Problem details
Beginning with the first line below, please restate each line exactly, down to and including the line containing "1: (272, 178, 5.13)".

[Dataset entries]
::::::::::

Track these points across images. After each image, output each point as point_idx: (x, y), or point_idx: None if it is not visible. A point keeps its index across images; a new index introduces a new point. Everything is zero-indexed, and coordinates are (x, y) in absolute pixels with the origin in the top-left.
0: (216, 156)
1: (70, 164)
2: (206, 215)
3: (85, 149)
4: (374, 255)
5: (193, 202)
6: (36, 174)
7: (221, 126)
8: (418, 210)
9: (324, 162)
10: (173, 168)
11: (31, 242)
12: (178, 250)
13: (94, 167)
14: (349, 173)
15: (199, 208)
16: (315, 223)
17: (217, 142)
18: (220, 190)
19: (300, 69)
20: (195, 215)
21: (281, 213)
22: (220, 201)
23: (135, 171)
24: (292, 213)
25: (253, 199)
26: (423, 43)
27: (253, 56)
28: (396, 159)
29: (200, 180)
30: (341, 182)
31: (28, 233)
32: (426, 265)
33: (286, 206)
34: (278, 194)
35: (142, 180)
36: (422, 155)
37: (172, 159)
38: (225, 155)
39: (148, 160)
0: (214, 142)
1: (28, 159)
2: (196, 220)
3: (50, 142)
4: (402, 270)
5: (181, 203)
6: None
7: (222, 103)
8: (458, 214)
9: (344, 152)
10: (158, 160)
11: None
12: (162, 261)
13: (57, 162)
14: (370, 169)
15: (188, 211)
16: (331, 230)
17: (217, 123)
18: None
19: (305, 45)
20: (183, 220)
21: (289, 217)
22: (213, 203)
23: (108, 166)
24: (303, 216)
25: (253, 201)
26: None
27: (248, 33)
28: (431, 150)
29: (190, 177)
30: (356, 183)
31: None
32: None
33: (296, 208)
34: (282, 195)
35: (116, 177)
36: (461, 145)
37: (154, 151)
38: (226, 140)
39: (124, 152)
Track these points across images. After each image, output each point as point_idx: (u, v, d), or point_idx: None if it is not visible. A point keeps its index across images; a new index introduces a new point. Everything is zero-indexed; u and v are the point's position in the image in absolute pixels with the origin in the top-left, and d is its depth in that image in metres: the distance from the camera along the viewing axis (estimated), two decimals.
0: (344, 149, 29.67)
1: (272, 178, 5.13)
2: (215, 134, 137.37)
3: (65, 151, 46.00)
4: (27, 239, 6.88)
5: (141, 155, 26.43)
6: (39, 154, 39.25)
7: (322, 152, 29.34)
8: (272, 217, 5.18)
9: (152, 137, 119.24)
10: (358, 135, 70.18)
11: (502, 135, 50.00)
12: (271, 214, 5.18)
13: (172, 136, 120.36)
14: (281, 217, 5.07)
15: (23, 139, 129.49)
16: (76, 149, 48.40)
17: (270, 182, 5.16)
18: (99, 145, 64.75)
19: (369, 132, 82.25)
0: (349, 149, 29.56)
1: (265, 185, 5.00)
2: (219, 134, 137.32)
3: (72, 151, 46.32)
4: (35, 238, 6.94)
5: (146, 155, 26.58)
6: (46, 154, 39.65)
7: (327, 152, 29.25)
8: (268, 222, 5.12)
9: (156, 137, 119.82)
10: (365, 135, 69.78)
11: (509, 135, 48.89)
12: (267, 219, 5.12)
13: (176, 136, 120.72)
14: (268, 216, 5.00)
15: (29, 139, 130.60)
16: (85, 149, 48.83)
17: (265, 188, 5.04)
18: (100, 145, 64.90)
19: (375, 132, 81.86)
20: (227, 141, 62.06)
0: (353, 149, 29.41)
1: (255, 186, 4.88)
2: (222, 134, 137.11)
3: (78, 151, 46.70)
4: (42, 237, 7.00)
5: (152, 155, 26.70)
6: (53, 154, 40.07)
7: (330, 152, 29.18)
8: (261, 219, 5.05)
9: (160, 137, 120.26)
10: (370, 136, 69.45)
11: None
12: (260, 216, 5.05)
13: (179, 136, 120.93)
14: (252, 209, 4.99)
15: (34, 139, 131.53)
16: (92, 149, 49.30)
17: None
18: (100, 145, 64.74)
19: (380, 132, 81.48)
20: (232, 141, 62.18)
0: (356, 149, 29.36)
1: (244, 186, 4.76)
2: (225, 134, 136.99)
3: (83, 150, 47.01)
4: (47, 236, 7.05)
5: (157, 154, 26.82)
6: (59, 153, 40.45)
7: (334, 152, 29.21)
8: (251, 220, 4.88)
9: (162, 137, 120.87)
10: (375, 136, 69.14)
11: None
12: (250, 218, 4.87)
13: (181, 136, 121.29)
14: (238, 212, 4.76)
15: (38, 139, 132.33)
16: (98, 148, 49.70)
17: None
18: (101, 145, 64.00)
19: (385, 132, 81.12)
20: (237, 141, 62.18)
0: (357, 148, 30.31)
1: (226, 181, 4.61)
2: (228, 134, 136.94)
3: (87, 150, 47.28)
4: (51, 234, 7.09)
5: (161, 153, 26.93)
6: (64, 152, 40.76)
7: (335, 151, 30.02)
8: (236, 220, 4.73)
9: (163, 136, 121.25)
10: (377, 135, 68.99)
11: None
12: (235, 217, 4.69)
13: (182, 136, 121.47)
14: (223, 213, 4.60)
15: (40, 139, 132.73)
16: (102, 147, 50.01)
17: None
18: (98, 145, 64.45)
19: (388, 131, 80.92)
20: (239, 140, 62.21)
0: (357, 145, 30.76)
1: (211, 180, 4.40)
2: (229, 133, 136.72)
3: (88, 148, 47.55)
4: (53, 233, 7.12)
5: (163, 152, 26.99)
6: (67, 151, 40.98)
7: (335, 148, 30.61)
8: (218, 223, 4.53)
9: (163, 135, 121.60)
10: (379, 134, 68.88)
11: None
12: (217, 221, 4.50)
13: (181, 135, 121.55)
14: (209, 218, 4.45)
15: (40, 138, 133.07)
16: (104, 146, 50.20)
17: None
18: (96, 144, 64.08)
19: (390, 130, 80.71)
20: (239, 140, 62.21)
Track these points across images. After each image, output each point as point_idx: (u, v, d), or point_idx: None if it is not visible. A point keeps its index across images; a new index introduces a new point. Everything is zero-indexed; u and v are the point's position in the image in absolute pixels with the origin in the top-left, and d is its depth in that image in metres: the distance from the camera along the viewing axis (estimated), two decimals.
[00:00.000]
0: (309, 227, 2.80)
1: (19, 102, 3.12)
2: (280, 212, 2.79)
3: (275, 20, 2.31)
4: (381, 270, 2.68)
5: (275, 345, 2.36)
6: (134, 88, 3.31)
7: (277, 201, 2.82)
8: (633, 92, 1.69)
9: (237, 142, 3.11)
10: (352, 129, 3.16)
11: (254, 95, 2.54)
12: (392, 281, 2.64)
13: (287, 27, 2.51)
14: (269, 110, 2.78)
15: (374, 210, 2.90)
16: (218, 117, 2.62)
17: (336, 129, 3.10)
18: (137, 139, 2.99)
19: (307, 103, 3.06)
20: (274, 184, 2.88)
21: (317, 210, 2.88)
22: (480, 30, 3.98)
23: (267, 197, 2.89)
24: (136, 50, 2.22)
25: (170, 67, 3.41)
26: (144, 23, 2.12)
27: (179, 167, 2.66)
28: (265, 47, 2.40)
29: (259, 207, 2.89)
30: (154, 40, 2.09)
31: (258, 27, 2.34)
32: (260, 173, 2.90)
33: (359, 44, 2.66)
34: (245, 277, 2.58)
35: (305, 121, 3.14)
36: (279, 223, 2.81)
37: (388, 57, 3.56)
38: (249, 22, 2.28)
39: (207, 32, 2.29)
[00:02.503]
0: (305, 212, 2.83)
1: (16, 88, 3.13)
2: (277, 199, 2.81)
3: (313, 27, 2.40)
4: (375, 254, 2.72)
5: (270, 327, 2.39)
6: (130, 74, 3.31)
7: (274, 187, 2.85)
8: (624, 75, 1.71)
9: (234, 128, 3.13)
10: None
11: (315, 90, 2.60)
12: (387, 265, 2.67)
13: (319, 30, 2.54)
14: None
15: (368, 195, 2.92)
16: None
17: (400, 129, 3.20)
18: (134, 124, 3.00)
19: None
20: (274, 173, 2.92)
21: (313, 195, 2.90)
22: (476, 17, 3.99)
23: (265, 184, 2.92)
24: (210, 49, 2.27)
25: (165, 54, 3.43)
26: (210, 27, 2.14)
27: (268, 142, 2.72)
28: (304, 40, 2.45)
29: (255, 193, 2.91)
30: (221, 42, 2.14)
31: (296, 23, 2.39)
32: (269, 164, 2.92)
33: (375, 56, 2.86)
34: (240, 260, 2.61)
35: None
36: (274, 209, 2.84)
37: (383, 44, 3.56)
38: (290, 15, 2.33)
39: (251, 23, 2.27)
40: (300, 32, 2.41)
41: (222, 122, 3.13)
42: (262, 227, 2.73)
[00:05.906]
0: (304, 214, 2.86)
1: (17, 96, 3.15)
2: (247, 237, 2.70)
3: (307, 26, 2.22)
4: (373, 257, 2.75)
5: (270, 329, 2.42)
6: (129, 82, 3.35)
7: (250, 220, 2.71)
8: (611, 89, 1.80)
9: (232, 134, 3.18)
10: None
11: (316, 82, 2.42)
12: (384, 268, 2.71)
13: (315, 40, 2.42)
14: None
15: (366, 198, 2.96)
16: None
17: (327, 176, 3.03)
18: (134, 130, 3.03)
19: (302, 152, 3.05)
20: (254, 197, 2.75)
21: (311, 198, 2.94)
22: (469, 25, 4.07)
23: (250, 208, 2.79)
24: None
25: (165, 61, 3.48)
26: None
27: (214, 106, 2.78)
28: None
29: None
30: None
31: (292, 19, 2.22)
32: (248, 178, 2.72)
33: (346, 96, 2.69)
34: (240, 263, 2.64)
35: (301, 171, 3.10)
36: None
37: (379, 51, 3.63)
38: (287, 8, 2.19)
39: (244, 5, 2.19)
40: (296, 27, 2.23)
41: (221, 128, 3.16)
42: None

::::::::::

Worked solution
Track these points across images. After each image, output each point as point_idx: (x, y), or point_idx: None if it is not visible. A point keeps its index across images; a new index introduces a new point. Everything is zero-indexed, and coordinates are (x, y) in absolute pixels with the origin in the top-left.
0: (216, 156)
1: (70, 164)
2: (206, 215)
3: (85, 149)
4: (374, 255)
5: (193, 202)
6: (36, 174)
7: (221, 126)
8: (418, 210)
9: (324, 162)
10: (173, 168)
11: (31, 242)
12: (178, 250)
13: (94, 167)
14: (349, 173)
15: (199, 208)
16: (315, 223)
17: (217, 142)
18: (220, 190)
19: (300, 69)
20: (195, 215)
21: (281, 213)
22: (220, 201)
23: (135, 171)
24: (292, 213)
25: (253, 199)
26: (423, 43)
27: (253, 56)
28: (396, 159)
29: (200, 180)
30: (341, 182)
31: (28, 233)
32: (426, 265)
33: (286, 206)
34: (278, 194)
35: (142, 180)
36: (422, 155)
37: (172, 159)
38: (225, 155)
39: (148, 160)
0: (214, 142)
1: (28, 159)
2: (196, 220)
3: (50, 142)
4: (402, 270)
5: (181, 203)
6: None
7: (222, 103)
8: (458, 214)
9: (344, 152)
10: (158, 160)
11: None
12: (162, 261)
13: (57, 162)
14: (370, 169)
15: (188, 211)
16: (331, 230)
17: (217, 123)
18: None
19: (305, 45)
20: (183, 220)
21: (289, 217)
22: (213, 203)
23: (108, 166)
24: (303, 216)
25: (253, 201)
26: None
27: (248, 33)
28: (431, 150)
29: (190, 177)
30: (356, 183)
31: None
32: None
33: (296, 208)
34: (282, 195)
35: (116, 177)
36: (461, 145)
37: (154, 151)
38: (226, 140)
39: (124, 152)
Track these points across images. After each image, output each point as point_idx: (u, v, d), or point_idx: None if it is not visible. A point keeps its index across images; a new index introduces a new point. Everything is zero-indexed; u and v are the point's position in the image in absolute pixels with the origin in the top-left, and d is its depth in that image in metres: the distance from the camera along the viewing axis (estimated), two decimals.
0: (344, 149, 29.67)
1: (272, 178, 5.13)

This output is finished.